一路走来,但哇哇感觉有点怪怪的,周围景致和冬日来时大不一样,暮春初夏本该更是葱郁的竹林,此时确显萧索,地上积满了厚厚的竹叶,但有些地方却被人为的挖开,掀起一块黑色的疤痕,走了不久,她们就被一排砍倒的长竹拦住去路。
同时凌星察觉到附近竹林有异动,杀气冲天,直至此处,便握紧长剑,留下一句“自己赶紧想办法过去”
之后便迎头而上,消失在长竹间,速度很快可能没听到哇哇说的那句
“小心”。
爷爷曾叮嘱过竹林机关凶险绝不可脱离本路,绕道也不行。
盯着挡路的竹子,哇哇想了好久,也没什么好办法,只能无奈的采用最笨的办法,一根根拖开。
希望不要花太长时间,一切顺利。
可是人生往往都事与愿违,正当哇哇费劲的拖开第一根竹子后,准备上前拖第二根竹子时,一只尾部扎赤色长羽的箭羽擦过肩头,是茶铺的那群人!
早上的惊吓和恐惧又排山倒海的袭来,甚至更为汹涌,一声尖叫,哇哇抱头蹲在地上。
心想——“这下完了”
随着一阵可怕的寂静,哇哇突然感觉身后有人来,接着听到铁器相撞的声响,想是星星姐来了,高兴的转头一看,发现竟是阿爸,只见阿爸手拿一支看不清材质的长棍,快速的挥舞,将射来的箭羽挡开。
“快走,往右,避开箭羽”阿爸叮嘱。
“阿爸?阿娘呢?”哇哇找回自己的声音。
“她在安全的地方,往右!走!”阿爸的话让哇哇狂跳的心镇定下来。
但慌忙间变不清方向,只能在竹林乱跑,拼命的跑。
背后响声渐大,又在某一刻突然停止,还未等他们停下喘息,一道剑光闪来,一群蒙着面,背着
弓,手持短剑的黑衣人赶到,将哇哇和阿爸团团围住,哇哇缩在阿爸身后,抓着阿爸的腰带,跟着阿爸转圈,防备着眼前的黑衣人,其中黑衣人举手四顾,打了一段手符,放下的那一刻,全体黑衣人从四面八方冲上来。
阿爸一边护着哇哇,一边出棍化解黑衣人的围攻。
哇哇从来不知道阿爸竟会武功,还这么厉害,一支长棍舞的虎虎生风,剑在棍上划出长长的火花,撕裂的鸣叫,被击中的黑衣人飞出好几里。
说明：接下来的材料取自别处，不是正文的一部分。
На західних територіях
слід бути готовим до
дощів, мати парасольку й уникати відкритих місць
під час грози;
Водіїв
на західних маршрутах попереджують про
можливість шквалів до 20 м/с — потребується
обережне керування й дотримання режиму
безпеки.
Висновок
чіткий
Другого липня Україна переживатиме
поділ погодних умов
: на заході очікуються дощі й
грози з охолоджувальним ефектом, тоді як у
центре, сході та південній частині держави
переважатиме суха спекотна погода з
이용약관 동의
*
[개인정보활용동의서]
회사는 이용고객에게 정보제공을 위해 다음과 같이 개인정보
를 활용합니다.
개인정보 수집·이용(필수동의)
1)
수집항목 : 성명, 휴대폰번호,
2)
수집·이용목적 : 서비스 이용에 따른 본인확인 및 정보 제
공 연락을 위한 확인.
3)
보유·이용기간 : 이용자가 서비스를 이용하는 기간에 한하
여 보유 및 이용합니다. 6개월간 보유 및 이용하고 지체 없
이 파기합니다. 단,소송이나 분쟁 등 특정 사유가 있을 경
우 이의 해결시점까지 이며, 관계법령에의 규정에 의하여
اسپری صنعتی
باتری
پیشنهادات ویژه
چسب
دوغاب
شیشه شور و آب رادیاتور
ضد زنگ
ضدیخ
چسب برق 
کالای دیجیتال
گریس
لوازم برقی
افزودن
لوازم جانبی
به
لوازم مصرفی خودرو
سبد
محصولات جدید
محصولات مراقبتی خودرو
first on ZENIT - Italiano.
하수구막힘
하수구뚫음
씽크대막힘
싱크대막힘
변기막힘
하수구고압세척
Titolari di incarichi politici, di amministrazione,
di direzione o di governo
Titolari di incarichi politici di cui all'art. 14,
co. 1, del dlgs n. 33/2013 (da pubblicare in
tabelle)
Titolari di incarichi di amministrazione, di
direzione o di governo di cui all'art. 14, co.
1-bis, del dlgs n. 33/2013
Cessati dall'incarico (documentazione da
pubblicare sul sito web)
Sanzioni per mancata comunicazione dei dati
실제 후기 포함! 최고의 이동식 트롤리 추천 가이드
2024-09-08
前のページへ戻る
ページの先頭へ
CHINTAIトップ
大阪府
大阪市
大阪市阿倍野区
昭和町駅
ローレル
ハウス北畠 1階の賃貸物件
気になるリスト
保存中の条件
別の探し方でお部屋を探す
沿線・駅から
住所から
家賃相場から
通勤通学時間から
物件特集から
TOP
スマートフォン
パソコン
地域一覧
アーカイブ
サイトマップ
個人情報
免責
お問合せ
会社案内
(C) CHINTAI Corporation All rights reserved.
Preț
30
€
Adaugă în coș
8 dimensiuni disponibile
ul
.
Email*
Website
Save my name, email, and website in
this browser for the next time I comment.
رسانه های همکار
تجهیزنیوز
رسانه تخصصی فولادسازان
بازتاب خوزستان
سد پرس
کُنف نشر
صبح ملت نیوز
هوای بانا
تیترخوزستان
但黑衣人人数太多,打倒一批又很快围上来一批,阿爸无法带着哇哇突围。
僵持的一段不长不短的时间,黑衣人的战术起了效果,阿爸渐渐有些体力不支,身上划来了好几个口子。
哇哇开始闻到浓郁的血腥味。心也跟着焦灼起来。只是自己太无用,只能跟在阿爸身后,一声声叫着“阿爸”
不远处有马蹄嘶鸣,有人朝这边来。
还未见其人,先见其剑,一枚泛着灵光的长剑绕着哇哇,击中了附近一个想要趁阿爸不备偷袭哇哇的黑衣人。
头上的竹梢发出巨大的响声,抬头看见高高的竹子弯出一种怪异的角度,拼命的振动。
黑衣人停下来,有一个嘀咕了一句“落雪……无痕的听雪君”。
所有黑衣人在听到听雪君三个字后,肩膀都不自觉的抖动了一下,下一刻所有黑衣人做了一个让人费解的动作,用手上的短刀割破自己的左手,红色的鲜血滴在短刀上,一片猩红,并将手上的血迹抹在额头。
阿爸看到此举,啐了一口,从胸腔里吐出两个字“邪术!”
也在此时那把流光长剑的主人举着一把漆黑的打伞从竹梢上落下,是早上在街角那棵大槐树下看到的人。
哇哇站在他身后,感觉还能闻到他衣袂上的槐花香。
马蹄声渐近,棕红色短尾的高头大马,哇哇认出来是爷爷的马。
而此时马背上却是位身着浅蓝色广袖宽袍的少年,速度很快,风将少年身后的袍子吹的鼓起来,似与头上的玉冠平齐,好一个肆意盎然。
哇哇盯着少年越看越眼熟……?
啊!是早上来问……什么赤峰的人?叫……耿荻的人。
竹林很大,但林间过道可不大,但就是如此,那红马好似过无人之境,来去如风,毫无阻碍,甚是灵活,只一眨眼便已闯至眼前,还算修长的手伸到哇哇眼前。
“快上马,我带你离开!”公鸭嗓,有点和外形不符。
哇哇看向阿爸,不知要做何回应,也在此时黑衣人再次发起攻击,阿爸朝马背上的少年点头,顺手抓起哇哇送上马背,然后和那个打伞的男子一起掩护哇哇和耿荻离开。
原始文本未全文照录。